Judith Butler, an education professor at the Hebrew University of Jerusalem, says it is distressing to see parents subsidize their children’s education. She says it widens the socioeconomic gap and takes pressure off the government to save the public school system.

“Private schools are obvious solutions for the privileged, but they are not a solution and are also a great disadvantage for the nonprivileged,” Butler said.

“I think one of the messages of both the teachers’ strike and our strike,” she noted, referring to an ongoing strike of university professors, “is about reinforcing and strengthening public education.”

Officials at the Education Ministry reject such notions. They say the ministry is seeking to improve the public school system with reforms that include a longer school day and more enrichment courses.

“What we want to do is to make the public schools strong,” Shauly Peer, a spokesman for the ministry, said.

Shmuly Bing, a high school teacher in the Jerusalem suburb of Mevasseret Zion, says the government’s neglect of public schools for private schools is hurting the poorest of students, including Arabs and residents of the rural far north and south of the country.

“The government is acting as if parents who want a good education for their children will have to be expected to pay for it,” Bing said. “The question is whether or not Israel provides a public education.”

The unprecedented 65-day secondary school teachers’ strike ended just hours before a court deadline that would have sent the teachers back to work.

The teachers, who had demanded pay hikes and smaller classes, were promised an 8.5 percent pay raise in turn for adding two hours of private tutoring a week. The deal also included another 5 percent raise over the next three years coupled with a 4 percent increase in wages to cover cost-of-living adjustments. The ministry also pledged to reduce the number of students in each classroom.
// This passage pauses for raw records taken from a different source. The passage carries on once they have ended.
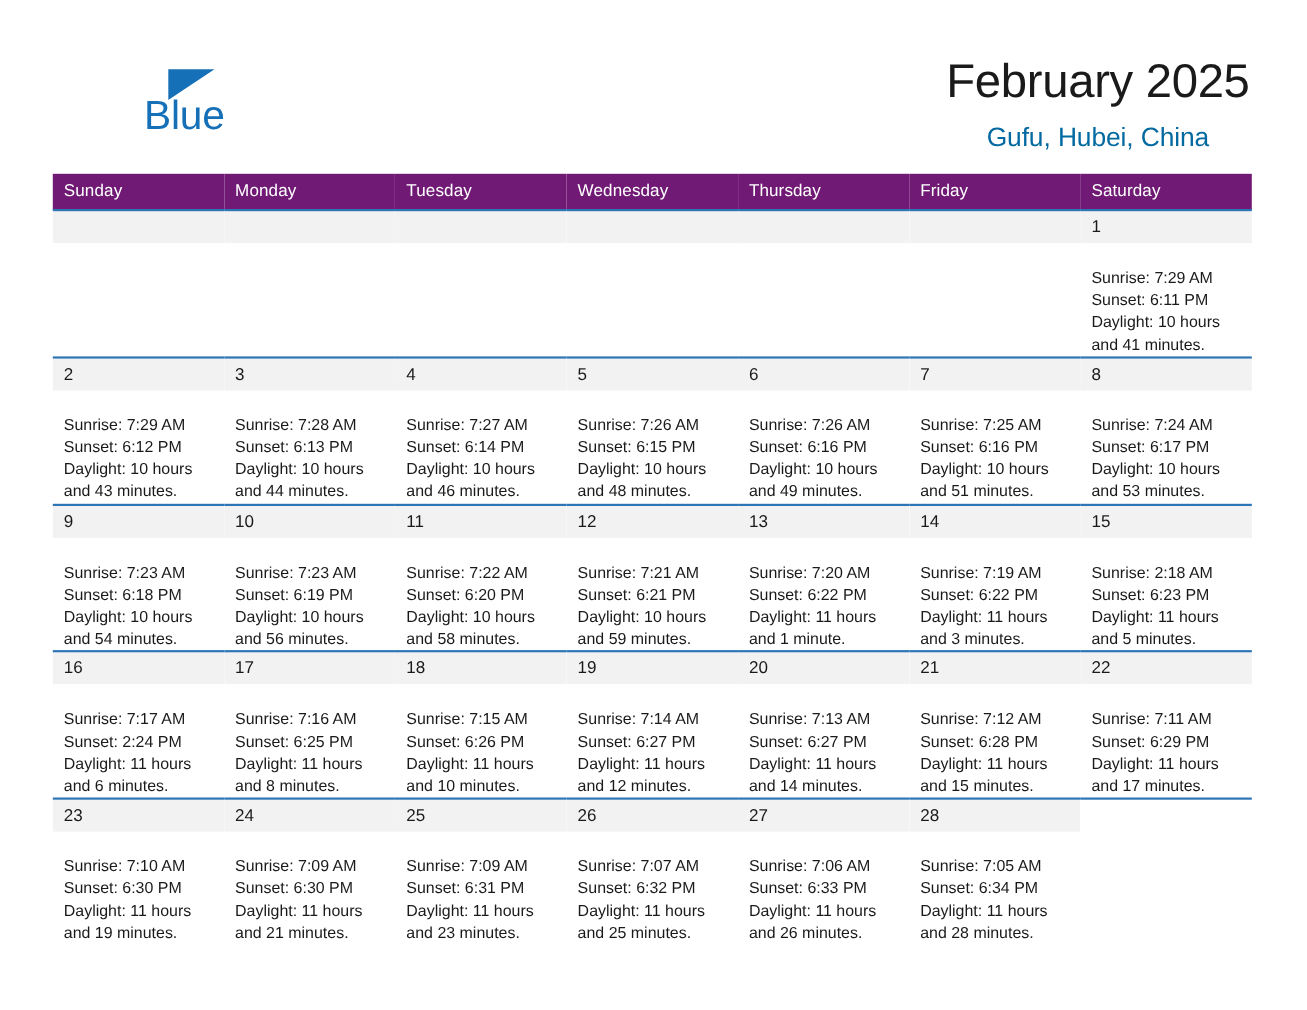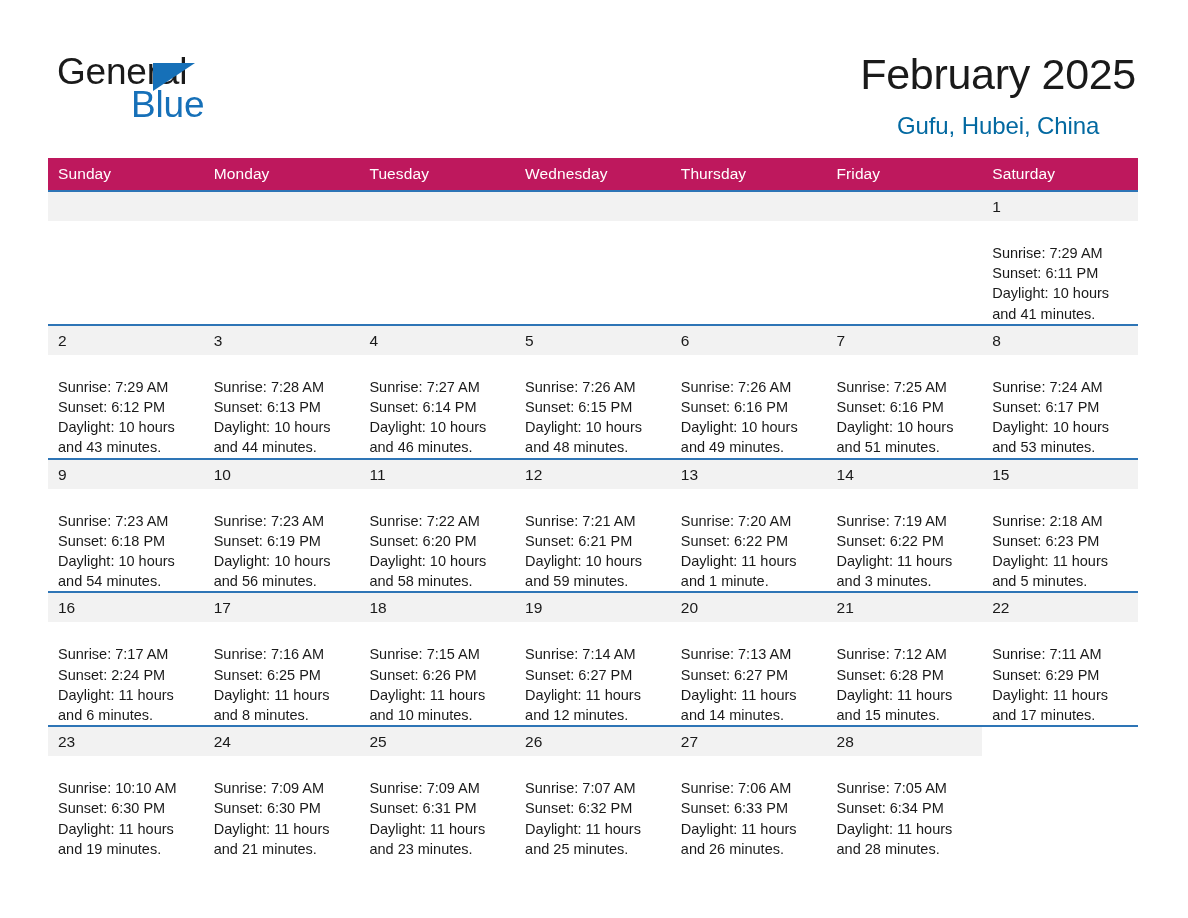--- a/index.html
+++ b/index.html
@@ -92,21 +92,21 @@
   
   .calendar {
     position: absolute;
     left: 48px;
     top: 158px;
     width: 1090px;
     border-collapse: collapse;
     table-layout: fixed;
   }
   .calendar th {
-    background: #be185d;
+    background: #701a75;
     color: #ffffff;
     font-size: 15.5px;
     font-weight: normal;
     text-align: left;
     padding: 7px 0 7px 10px;
     height: 18px;
     letter-spacing: 0.1px;
   }
   .calendar td {
     width: 155.7px;
@@ -151,21 +151,20 @@
   .details .daylight { white-space: normal; }
 </style>
 </head>
 <body>
 
 <div class="page">
 
   <div class="header">
 
     <div class="brand">
-      <span class="brand-general">General</span>
       <span class="brand-triangle"></span>
       <span class="brand-blue">Blue</span>
     </div>
 
     <div class="title-block">
       <h1 class="month-title">February 2025</h1>
       <h2 class="location-title">Gufu, Hubei, China</h2>
     </div>
 
   </div>
@@ -382,21 +381,21 @@
               <div>Sunrise: 7:11 AM</div>
               <div>Sunset: 6:29 PM</div>
               <div class="daylight">Daylight: 11 hours and 17 minutes.</div>
             </div>
           </td>
         </tr>
         <tr class="week">
           <td>
             <span class="daynum">23</span>
             <div class="details">
-              <div>Sunrise: 10:10 AM</div>
+              <div>Sunrise: 7:10 AM</div>
               <div>Sunset: 6:30 PM</div>
               <div class="daylight">Daylight: 11 hours and 19 minutes.</div>
             </div>
           </td>
           <td>
             <span class="daynum">24</span>
             <div class="details">
               <div>Sunrise: 7:09 AM</div>
               <div>Sunset: 6:30 PM</div>
               <div class="daylight">Daylight: 11 hours and 21 minutes.</div>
Ministry officials hope the deal reached last week will help stem the tide of teachers leaving the public school system in search of higher paying jobs.

Haggai Lavie, who not long ago quit his teaching job to run a youth leadership program in Jerusalem, said he remains frustrated by his experience in the classroom, where large, unruly classes and a lack of time made high-quality teaching virtually impossible.

“For centuries the main treasure of Jewish culture and the Jewish people was always education. It is study that preserved us for centuries,” he said. “We are starting to lose that, and I am definitely worried.”